§ **Texte retenu**:
+--
Tunisie : Quand l’ODC diabolise le consommateur


Par Abou SARRA

Certaines parties ont,
ces derniers temps, cette tendance fâcheuse à diaboliser le consommateur et
à lui faire assumer la responsabilité de tous les maux auxquels est
confronté, ces jours ci, le pays : impact de la crise énergétique,
spéculation et supercherie commerciale, hausse des prix des produits
alimentaires de base, déficit hydraulique, dégradation de l’environnement…

 

A regarder leurs
représentants à la télévision et à lire leur communiqué de presse, on a
l’impression que ces parties sont loin d’être fières du consommateur
tunisien et que si jamais elles avaient le choix, elles auraient préféré -ou
du moins seraient tentées d’en importer.

 

La meilleure diatribe a
été, de toute évidence, à l’actif de l’Organisation de Défense du
Consommateur (ODC). Dans un communiqué de presse, le moins qu’on puisse dire
«bizarre», publié le 19 août 2008, l’ODC interpelle le consommateur et tient
à son encontre un discours fort culpabilisant.
+--
Données de correspondance des points clés:

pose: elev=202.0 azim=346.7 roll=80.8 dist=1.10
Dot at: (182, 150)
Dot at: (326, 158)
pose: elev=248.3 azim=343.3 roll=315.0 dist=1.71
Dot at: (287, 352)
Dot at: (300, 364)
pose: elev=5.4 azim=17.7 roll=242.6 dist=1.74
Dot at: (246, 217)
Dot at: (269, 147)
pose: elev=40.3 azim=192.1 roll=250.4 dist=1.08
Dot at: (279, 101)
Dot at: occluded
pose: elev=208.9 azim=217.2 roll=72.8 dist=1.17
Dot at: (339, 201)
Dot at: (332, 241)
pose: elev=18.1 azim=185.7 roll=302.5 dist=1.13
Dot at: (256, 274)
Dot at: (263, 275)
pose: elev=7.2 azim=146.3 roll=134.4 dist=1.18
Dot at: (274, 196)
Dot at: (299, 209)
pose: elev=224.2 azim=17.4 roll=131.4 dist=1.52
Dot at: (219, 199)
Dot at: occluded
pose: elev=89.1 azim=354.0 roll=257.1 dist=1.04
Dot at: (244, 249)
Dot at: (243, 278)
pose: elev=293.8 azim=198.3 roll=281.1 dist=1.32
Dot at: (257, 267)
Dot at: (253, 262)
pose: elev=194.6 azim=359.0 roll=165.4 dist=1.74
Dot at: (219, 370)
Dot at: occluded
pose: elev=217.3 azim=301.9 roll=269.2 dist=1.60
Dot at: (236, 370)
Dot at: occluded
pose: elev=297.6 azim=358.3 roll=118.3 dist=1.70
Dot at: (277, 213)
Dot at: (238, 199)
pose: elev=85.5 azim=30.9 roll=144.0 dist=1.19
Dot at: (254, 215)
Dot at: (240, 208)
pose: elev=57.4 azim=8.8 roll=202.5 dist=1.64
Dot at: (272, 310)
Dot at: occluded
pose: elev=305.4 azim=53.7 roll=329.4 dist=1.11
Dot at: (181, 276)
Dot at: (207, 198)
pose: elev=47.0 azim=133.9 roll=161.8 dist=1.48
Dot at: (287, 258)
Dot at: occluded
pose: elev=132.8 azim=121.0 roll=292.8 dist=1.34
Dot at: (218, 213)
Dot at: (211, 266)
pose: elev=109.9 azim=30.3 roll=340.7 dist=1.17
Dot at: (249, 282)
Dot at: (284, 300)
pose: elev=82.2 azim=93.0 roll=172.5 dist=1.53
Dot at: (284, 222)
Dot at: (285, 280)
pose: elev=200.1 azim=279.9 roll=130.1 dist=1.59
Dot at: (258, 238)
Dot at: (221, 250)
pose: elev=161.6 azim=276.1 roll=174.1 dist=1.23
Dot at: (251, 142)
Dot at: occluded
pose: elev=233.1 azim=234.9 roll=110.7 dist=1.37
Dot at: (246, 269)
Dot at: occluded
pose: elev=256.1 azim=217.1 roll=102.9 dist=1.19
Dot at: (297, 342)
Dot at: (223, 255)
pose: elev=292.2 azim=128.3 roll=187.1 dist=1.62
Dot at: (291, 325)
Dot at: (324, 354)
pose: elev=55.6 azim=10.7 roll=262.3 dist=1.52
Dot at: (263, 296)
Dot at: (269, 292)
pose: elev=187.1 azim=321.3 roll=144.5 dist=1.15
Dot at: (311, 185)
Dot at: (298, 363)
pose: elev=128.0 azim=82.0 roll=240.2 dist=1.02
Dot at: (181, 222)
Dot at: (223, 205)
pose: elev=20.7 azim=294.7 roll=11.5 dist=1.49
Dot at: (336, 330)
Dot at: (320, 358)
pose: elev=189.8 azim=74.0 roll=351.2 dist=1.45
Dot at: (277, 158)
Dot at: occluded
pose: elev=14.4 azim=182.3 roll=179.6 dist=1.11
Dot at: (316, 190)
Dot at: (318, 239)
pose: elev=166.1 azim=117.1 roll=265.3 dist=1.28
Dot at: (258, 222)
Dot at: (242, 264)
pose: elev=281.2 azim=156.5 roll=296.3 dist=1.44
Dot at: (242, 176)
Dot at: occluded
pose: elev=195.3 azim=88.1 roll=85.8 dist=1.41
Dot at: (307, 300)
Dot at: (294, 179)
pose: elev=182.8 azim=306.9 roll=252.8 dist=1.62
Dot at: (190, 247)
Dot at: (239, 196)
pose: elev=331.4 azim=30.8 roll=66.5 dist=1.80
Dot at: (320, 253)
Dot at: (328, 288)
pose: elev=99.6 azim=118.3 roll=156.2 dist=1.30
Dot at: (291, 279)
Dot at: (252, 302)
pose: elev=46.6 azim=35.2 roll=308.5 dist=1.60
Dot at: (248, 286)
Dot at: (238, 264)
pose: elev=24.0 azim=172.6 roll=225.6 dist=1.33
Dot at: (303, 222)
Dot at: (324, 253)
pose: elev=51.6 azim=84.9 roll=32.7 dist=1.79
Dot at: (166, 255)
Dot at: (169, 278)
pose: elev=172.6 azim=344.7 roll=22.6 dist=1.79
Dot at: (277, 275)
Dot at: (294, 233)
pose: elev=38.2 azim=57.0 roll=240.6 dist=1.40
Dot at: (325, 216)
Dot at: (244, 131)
+--
§ **Consigne à exécuter**:
Reproduisez à l'identique le passage de l'article sur l'ODC et le consommateur qui va de « A regarder leurs » jusqu'à « tentées d’en importer. ».

§ **Réponse à l'exercice**:
A regarder leurs
représentants à la télévision et à lire leur communiqué de presse, on a
l’impression que ces parties sont loin d’être fières du consommateur
tunisien et que si jamais elles avaient le choix, elles auraient préféré -ou
du moins seraient tentées d’en importer.